Objective: To observe the axonal development in the corpus callosum of septic neonatal rats, and its effect on the neurological function after birth.
Methods: Forty-eight 1-day-old Sprague-Dawley (SD) rats were randomly divided into two groups: control group and sepsis group, with 24 rats in each group. The rat model of sepsis was reproduced by intraperitoneal injection of 1 mg/kg lipopolysaccharide (LPS), and the rats in control group were injected with an equal volume of phosphate buffered saline (PBS). The corpus callosum in brain was harvested at 7, 14, and 28 days after model reproduction, and double immunofluorescence staining and Western Blot were used to observe the expression of neurofilament heavy chain (NFH), neurofilament medium chain (NFM) and neurofilament light chain (NFL) in the corpus callosum. The morphology and number of axon were observed in the corpus callosum of rats at 28 days using electron microscopy. The number of myelin basic protein (MBP) positive cells in the corpus callosum of rats was determined by in situ hybridization.

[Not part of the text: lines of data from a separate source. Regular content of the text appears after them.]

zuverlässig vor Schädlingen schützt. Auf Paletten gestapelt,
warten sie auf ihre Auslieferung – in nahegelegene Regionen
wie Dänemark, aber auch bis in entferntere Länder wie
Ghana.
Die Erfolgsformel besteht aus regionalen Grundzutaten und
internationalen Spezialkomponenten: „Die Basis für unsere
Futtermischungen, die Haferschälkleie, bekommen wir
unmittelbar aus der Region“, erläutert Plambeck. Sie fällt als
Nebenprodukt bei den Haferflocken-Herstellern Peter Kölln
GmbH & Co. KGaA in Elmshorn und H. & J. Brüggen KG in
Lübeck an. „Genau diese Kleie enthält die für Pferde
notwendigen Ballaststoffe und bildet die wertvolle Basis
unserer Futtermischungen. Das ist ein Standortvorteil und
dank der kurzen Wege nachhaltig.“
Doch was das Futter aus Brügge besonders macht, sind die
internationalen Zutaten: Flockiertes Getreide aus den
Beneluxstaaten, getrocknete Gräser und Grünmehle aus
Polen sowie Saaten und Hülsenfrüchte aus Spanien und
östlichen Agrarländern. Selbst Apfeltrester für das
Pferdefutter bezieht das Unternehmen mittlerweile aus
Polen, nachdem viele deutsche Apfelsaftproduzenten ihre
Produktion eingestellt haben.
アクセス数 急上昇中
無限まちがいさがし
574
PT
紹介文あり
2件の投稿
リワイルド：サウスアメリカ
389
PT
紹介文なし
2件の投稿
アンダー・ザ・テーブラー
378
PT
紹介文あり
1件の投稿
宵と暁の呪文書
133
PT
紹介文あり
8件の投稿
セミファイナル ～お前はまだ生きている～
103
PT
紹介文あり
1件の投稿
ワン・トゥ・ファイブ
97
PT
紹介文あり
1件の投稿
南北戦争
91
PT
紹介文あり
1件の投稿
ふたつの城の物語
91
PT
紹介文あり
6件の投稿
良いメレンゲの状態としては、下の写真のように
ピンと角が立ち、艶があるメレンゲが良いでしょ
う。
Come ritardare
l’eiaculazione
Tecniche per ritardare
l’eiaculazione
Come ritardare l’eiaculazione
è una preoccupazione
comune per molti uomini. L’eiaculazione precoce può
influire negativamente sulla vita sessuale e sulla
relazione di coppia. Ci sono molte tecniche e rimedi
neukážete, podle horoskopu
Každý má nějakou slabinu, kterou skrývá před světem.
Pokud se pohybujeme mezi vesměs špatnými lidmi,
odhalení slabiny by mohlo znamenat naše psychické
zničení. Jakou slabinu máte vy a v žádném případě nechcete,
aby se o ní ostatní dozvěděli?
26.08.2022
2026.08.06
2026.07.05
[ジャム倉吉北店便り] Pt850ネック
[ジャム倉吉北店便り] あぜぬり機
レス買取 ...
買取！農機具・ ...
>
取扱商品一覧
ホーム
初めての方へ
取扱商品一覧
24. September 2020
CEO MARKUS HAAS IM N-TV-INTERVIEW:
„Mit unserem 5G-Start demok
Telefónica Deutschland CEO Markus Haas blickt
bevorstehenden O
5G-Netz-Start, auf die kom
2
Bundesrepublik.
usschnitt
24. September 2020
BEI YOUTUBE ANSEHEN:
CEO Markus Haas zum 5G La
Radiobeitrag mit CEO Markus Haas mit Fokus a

Results: The immunofluorescence intensities of NFH, NFM, and NFL in the corpus callosum of rats at 7, 14, and 28 days after model reproduction in sepsis group were significantly lower than those of control group. In addition, it was revealed by Western Blot results that the protein expression levels of NFH, NFM, and NFL in sepsis group were significantly lower than those of control group [NFH (gray value): 0.16±0.03 vs. 0.34±0.04 at 7 days, 1.75±0.11 vs. 2.42±0.17 at 14 days, 3.39±0.25 vs. 5.11±0.23 at 28 days; NFM (gray value): 0.34±0.04 vs. 0.53±0.04 at 7 days, 0.74±0.04 vs. 1.12±0.07 at 14 days, 0.92±0.06 vs. 1.52±0.07 at 28 days; NFL (gray value): 0.12±0.02 vs. 0.26±0.14 at 7 days, 0.32±0.03 vs. 0.81±0.04 at 14 days, 0.85±0.08 vs. 1.81±0.05 at 28 days; P < 0.05 or P <0.01]. In the control group, an obvious myelination was found in the corpus callosum of rats on the 28th day after the birth, and the nodes of Ranvier were clearly distinguishable, with intact structure and smooth edges. The number of myelinated axons was reduced and the nodes of Ranvier were impaired in the corpus callosum of rats at 28 days after LPS injection. The expression of MBP in the corpus callosum of rats at 28 days after LPS injection was obviously decreased compared with control group (cells/LP: 23.67±3.21 vs. 35.00±3.61, P < 0.01).
Conclusions: The axonal development in the corpus callosum of septic neonatal rats on the 28th day after the birth was impaired, and lead to reduced myelination and further deterioration of neurological function.